Petition Denial to Noven Indicates FDA Stuck on the Same Response

In a May 20, 2014 petition denial to Docket FDA 2013-P-1710 (the second denial on the same subject by the same firm), the FDA made clear that usability studies for transdermal systems are not a requirement for ANDA applicants.  FDA noted in its response that “[O]n August 27, 2012, we [FDA] received a petition from Noven requesting that FDA take certain actions, including a request regarding usability studies for ANDAs that reference Daytrana.  On January 23, 2013, we issued our response (2013 Daytrana Petition Response) and denied Noven’s request to require usability studies as a condition for approval for ANDAs that reference Daytrana because the current Daytrana labeling already contains considerable information on usability, and we would expect the labeling for the generic products referencing Daytrana to contain the same information regarding usability.”

FDA went on to explain the difference in the approval process for NDA products where usability studies may be requested when indicated; however, for an ANDA product approval, the requirements differ, as the NDA product establishes the safety and efficacy and the ANDA product relies on the previous Agency’s finding of such.  The ANDA applicant must demonstrate that its product is bioequivalent and performs in the same manner as the NDA product upon which it relies.  FDA went on to explain that ANDA applicants are required to perform adhesion studies and irritation studies and that such studies are conducted using a non-inferiority design.

FDA also pointed out that the need for testing in other than healthy volunteers is not required to demonstrate sameness for this product and FDA especially pointed out that testing in children, as Noven suggested, is not necessary as FDA said in the response:

“We are not aware of a significant difference in the adhesion of Daytrana in adults compared with children or adolescents.  Healthy adult volunteers are typically evaluated in the adhesion studies for generic drugs because they have better tolerance for most drugs, and to avoid any unnecessary risk in children.  Furthermore, we are not aware of studies relevant to this issue that demonstrate that the adhesion of a transdermal product is significantly different as a function of age.  Therefore, considering the risk to children as test subjects, and in the absence of a compelling necessity to test adhesion in children as opposed to adults, adhesion studies in children are not recommended for any ANDA submissions.  Thus, we expect that equivalence in adults would imply equivalence in children.  As such, there is insufficient evidence to indicate that the current adhesion study design is inadequate or to warrant a requirement for adhesion studies in children.  This may be in contrast to the requirements for an NDA, for which it may be appropriate to demonstrate whether relevant real-world differences exist among populations of different ages.”

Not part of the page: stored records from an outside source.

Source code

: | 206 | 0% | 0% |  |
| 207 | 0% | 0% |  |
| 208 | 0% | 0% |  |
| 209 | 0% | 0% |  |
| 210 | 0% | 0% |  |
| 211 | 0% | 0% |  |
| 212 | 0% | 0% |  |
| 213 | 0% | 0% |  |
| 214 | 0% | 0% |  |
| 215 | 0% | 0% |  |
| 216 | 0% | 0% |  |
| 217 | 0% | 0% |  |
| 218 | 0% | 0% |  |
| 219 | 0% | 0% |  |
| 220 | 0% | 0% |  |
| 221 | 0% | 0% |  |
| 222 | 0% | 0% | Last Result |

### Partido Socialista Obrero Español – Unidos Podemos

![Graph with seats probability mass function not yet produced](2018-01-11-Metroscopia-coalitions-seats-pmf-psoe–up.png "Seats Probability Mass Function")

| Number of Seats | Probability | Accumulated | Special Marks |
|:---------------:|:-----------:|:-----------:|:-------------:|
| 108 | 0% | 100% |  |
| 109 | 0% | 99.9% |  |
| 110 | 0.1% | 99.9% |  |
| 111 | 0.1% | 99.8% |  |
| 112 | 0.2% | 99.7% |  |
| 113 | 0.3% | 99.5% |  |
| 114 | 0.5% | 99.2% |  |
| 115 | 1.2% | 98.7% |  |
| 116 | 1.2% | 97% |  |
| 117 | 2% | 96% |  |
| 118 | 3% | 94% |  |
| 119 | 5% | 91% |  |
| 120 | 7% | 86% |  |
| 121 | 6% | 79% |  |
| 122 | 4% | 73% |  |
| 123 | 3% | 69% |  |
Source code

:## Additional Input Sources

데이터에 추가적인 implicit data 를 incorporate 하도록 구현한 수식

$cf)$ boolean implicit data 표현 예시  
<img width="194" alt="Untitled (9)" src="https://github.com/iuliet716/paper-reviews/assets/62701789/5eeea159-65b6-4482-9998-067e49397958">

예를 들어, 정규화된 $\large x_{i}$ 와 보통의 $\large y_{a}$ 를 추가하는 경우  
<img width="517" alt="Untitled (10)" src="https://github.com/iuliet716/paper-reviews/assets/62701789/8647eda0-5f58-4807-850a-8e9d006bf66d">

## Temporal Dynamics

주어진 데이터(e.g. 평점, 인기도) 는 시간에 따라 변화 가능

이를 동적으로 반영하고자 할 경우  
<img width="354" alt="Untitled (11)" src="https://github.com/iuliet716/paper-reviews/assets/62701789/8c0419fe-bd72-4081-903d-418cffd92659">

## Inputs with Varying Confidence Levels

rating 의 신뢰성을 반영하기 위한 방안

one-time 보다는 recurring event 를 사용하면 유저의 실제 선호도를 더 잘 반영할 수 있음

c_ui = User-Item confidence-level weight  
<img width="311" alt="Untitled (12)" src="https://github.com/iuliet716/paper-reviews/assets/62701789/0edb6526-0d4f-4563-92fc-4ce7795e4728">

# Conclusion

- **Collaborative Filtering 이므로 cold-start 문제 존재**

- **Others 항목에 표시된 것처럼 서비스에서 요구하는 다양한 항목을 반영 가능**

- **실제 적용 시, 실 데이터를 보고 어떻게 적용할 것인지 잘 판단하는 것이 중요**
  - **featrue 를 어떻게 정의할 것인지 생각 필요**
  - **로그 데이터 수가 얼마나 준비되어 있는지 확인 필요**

So it appears that FDA is indeed stuck on this answer, and one that does not seem to be easily peeled-back on repeat application.  The FDA has responded to numerous other similar challenges relative to the use of testing in pediatric populations in much the same manner.  This response is, however, somewhat unique, as it involves the concept of usability studies in ANDAs when that aspect of safety and efficacy has already been established by the NDA holder.